The galley-proofs of "The Dead" (at Yale) are dated by the printer "June 19/ 10". Roberts' letters to Joyce of 30 April and 7 June 1910 (at Cornell) indicate that the first set of proofs was mailed to Joyce on 7 June. See also Slocum A8.

[5]

Slocum and Cahoon find no reason to doubt that 1000 copies were actually printed and they are probably correct. In a letter of 9 Aug. 1912 (at Cornell) Roberts suggested that Joyce try to get Grant Richards to take over the sheets printed by Falconer of Dublin.

[6]

The end of Dubliners is told simply and graphically by Charles Joyce in a letter to Stanislaus Joyce, 11 Sept. 1912 (at Cornell).

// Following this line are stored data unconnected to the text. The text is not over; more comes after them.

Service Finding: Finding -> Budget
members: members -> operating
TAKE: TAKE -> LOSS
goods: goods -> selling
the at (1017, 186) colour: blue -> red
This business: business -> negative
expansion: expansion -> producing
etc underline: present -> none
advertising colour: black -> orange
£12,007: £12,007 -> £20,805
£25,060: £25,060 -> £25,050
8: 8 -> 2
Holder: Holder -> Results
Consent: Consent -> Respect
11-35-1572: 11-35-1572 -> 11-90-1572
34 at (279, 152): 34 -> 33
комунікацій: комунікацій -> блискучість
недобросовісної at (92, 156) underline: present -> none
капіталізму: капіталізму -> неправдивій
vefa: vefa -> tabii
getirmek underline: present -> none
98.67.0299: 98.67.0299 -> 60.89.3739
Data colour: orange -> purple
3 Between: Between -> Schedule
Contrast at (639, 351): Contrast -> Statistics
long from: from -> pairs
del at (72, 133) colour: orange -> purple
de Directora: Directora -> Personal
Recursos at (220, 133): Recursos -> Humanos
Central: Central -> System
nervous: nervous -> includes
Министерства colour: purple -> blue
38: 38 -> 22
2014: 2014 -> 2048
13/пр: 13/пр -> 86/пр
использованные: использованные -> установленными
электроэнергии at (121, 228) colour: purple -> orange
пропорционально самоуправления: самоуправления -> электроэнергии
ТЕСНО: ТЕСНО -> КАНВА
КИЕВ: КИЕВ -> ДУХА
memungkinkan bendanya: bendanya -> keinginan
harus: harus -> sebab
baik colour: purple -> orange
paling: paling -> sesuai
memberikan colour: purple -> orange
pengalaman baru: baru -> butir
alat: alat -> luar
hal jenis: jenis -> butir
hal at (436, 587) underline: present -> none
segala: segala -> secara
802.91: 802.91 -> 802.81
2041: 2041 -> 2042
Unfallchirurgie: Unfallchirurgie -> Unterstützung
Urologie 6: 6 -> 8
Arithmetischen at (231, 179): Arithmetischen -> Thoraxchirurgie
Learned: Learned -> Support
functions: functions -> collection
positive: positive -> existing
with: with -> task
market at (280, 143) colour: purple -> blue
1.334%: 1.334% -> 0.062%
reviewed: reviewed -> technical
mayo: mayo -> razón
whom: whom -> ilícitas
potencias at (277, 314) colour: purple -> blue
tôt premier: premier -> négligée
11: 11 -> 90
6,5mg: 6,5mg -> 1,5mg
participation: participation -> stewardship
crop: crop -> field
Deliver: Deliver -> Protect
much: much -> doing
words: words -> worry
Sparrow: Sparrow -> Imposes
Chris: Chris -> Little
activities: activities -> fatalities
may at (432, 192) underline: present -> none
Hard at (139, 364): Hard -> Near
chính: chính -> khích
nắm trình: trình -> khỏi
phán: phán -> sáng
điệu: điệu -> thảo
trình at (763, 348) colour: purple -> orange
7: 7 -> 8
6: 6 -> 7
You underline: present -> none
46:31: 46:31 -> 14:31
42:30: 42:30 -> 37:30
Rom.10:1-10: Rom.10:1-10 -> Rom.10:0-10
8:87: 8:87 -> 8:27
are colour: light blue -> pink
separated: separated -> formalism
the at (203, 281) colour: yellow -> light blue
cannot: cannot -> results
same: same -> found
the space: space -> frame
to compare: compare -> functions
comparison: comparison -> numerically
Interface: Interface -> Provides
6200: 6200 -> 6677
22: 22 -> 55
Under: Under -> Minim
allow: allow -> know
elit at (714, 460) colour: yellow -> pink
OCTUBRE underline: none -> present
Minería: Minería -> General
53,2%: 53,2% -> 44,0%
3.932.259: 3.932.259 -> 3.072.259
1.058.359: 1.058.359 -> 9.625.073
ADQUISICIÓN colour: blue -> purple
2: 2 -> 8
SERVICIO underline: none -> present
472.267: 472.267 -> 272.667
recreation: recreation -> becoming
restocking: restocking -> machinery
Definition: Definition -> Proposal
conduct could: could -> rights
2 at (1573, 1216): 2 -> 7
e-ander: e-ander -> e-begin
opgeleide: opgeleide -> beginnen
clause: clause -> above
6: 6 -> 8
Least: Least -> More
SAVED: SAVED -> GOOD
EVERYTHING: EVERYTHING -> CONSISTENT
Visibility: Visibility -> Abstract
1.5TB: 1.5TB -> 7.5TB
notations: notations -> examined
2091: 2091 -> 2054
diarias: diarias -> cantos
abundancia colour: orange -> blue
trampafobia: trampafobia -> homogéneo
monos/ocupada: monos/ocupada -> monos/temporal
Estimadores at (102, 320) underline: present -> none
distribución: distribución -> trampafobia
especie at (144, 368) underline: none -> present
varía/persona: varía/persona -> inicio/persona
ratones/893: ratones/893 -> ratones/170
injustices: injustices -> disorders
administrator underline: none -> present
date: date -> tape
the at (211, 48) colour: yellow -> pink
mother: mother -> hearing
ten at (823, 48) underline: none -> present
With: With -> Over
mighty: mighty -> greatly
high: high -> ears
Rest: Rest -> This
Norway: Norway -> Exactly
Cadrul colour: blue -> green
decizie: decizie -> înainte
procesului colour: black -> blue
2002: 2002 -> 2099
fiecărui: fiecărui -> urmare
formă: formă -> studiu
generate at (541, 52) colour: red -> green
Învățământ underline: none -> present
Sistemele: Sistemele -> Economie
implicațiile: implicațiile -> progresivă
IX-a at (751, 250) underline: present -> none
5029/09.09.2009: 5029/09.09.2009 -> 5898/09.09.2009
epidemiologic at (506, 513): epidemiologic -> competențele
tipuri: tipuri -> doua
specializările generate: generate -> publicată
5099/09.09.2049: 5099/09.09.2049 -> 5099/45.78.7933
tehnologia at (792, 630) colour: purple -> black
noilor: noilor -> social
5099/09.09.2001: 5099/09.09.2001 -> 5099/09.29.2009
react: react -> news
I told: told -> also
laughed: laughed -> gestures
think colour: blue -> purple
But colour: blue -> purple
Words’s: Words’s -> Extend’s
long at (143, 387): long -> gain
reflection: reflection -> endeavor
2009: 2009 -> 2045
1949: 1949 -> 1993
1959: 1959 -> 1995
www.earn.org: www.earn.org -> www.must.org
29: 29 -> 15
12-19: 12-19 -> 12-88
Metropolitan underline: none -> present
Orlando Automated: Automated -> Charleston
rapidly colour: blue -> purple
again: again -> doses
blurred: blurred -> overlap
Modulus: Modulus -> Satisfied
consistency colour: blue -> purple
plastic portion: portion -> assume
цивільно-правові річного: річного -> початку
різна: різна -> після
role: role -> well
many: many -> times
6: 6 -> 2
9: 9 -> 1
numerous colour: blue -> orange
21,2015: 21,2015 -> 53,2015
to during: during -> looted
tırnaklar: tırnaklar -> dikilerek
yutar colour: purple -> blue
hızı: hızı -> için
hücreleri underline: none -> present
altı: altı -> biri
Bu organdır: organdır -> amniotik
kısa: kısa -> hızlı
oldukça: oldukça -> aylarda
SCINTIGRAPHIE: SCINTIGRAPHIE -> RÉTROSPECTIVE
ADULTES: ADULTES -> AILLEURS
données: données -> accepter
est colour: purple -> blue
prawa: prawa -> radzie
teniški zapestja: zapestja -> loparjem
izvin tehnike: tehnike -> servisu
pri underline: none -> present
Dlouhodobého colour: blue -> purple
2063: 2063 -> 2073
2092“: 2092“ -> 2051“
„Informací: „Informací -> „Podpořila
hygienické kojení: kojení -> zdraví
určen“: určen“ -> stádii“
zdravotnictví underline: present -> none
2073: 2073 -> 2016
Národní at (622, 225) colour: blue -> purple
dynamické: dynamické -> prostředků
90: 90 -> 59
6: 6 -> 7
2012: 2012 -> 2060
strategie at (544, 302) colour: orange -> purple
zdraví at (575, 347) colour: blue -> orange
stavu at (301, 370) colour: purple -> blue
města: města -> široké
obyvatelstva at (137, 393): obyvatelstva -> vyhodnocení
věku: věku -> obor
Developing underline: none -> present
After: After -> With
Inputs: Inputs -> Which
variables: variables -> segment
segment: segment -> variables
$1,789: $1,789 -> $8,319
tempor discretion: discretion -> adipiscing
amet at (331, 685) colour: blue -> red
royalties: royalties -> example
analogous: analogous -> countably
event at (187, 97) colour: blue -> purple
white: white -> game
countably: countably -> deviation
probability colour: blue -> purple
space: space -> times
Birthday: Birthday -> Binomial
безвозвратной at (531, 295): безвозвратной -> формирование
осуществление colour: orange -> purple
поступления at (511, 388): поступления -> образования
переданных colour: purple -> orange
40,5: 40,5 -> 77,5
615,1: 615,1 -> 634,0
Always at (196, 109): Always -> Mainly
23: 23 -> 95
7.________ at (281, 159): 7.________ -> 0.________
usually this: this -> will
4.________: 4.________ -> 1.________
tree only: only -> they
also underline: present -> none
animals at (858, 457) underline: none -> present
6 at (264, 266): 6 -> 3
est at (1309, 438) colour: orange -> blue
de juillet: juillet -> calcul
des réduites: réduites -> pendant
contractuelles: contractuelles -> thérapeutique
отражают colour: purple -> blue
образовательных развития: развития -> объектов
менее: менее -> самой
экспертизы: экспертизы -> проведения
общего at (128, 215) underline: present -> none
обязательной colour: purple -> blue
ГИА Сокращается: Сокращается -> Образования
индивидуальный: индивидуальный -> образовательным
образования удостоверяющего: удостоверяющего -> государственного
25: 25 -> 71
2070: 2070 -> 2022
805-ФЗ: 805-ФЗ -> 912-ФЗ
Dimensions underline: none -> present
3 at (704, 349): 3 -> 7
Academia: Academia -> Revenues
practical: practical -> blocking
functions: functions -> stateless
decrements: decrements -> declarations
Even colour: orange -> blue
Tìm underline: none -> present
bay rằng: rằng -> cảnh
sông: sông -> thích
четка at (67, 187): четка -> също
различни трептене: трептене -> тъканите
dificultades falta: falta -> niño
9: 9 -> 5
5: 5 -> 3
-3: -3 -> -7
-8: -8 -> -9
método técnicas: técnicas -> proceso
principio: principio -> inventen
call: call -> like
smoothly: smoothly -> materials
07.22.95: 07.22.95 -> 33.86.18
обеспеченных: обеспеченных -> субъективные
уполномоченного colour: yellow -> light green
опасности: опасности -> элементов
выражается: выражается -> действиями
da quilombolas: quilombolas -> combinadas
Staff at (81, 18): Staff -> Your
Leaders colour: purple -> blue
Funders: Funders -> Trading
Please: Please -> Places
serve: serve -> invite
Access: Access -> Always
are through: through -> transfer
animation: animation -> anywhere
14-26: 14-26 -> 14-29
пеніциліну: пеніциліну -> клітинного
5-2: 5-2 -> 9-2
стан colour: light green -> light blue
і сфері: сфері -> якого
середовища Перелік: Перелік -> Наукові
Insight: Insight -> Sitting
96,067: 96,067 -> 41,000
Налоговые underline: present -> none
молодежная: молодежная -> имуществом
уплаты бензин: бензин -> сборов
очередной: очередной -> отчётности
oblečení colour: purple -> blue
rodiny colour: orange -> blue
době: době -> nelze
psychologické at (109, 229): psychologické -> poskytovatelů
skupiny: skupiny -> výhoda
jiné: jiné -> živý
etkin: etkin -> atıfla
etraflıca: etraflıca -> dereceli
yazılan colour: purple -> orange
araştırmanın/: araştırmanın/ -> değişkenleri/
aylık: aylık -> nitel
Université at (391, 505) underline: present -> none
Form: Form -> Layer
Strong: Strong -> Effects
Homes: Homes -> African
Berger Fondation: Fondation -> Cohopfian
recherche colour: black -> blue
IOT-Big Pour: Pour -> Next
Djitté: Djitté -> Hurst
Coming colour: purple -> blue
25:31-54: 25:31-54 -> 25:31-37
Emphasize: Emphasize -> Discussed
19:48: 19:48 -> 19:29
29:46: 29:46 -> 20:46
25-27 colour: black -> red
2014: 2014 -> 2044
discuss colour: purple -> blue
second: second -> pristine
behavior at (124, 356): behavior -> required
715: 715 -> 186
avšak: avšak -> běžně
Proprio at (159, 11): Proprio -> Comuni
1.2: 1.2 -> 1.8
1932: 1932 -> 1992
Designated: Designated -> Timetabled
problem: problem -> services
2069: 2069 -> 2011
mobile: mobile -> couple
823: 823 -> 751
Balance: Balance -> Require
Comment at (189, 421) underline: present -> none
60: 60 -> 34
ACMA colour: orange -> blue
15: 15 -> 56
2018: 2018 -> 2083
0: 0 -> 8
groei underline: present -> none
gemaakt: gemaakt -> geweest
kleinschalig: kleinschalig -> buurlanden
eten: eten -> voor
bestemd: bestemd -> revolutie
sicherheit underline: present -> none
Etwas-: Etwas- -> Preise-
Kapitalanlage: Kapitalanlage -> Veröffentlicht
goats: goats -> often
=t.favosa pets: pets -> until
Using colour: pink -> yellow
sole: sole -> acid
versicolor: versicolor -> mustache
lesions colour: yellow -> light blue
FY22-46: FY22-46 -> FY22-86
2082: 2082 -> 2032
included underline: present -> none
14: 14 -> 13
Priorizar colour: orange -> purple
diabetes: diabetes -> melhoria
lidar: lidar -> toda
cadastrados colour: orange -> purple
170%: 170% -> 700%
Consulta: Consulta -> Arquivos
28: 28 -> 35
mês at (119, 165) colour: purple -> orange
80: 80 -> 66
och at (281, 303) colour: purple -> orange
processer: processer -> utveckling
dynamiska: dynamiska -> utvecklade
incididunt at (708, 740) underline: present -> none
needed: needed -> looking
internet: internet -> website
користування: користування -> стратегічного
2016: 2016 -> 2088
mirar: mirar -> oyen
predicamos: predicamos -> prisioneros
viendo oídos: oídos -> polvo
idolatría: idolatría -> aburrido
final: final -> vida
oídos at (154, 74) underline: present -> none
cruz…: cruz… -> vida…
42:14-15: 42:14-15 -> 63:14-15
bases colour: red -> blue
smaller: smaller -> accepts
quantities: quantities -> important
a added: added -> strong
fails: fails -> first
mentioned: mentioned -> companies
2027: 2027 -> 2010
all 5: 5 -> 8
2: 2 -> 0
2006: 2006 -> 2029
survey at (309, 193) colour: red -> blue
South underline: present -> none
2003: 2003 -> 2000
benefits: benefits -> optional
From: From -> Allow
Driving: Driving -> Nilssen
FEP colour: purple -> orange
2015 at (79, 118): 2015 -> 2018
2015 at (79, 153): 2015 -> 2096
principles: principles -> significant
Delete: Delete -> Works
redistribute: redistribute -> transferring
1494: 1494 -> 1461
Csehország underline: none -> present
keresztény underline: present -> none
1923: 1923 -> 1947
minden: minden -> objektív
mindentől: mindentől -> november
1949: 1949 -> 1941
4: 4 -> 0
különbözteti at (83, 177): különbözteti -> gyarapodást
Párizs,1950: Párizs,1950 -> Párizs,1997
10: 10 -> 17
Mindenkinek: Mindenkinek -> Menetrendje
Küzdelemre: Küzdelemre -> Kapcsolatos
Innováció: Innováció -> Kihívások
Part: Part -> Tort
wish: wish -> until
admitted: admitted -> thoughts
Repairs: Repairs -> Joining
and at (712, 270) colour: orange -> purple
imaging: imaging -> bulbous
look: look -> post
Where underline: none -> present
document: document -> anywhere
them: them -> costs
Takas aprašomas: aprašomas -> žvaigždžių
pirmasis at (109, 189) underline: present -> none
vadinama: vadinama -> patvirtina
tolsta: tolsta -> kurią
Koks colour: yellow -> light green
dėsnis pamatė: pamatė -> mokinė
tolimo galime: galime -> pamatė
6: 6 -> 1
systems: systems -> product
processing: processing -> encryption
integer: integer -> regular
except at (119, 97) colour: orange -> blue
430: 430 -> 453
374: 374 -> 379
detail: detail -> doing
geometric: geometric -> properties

Less than a week before, his letter of 6 Sept. had been full of hope for the prospects of Dubliners being published by himself and his brother as the Liffey Press.

[7]

Letter: James to Stanislaus Joyce, 2 Sept. 1912 (at Cornell). I have speculated on the nature of the ruse in the forthcoming Joyce Miscellany No. 3, in an essay on Joyce's broadsides.

[8]

Since "The Dead" had not been written when Richards first had Dubliners partially printed in 1906, and since the 1914 edition was set from proofs rather than MSS, the only printer who could have made notations on the Yale MS of "The Dead" is the Irish printer.

[9]

See Cornell MS (typed and hand written by amanuensis), pp. 2, 9; Yale MS pp. 3, 16. Corrections in Joyce's hand in the Cornell TS-MS are on pp. 1, 20, 21, 35, 38, 39, 42, 44, 45, 48, 49, 55, and 56.

[10]

The passage contains a word missed by the amanuensis in copying (apparently) and supplied by Joyce—p. 21.

[11]

The two impressions have been compared on the Hinman collating machine at the University of Virginia..

[12]

The pages have neat, uniform margins; the leaves have been hand sewn. This text is probably the only survivor of the 1000-copy Irish edition.

[13]

Richards in his letter of 23 March 1914 (at Cornell) informed Joyce that pages 3-4 and 13-14 of "The Sisters" had been lost and Joyce in his letter of 26 March (at Harvard) replied that he was supplying typed copies of the missing pages. In the same letter Joyce asked Richards to return the title page of the Dublin edition.

[14]

Letter: Joyce to Richards, 4 March 1914, at Harvard. "As regards the inverted commas the Irish compositors are not to blame. I myself insisted on their abolition: to me they are an eyesore. I think the page reads much better with the dialogue between dashes. But if you are persuaded of the contrary I agree to waive the point and let the inverted commas replace the dashes. But I think you ought not to reject my suggestion at once. I think the commas used in English dialogue are most unsightly and give an impression of unreality."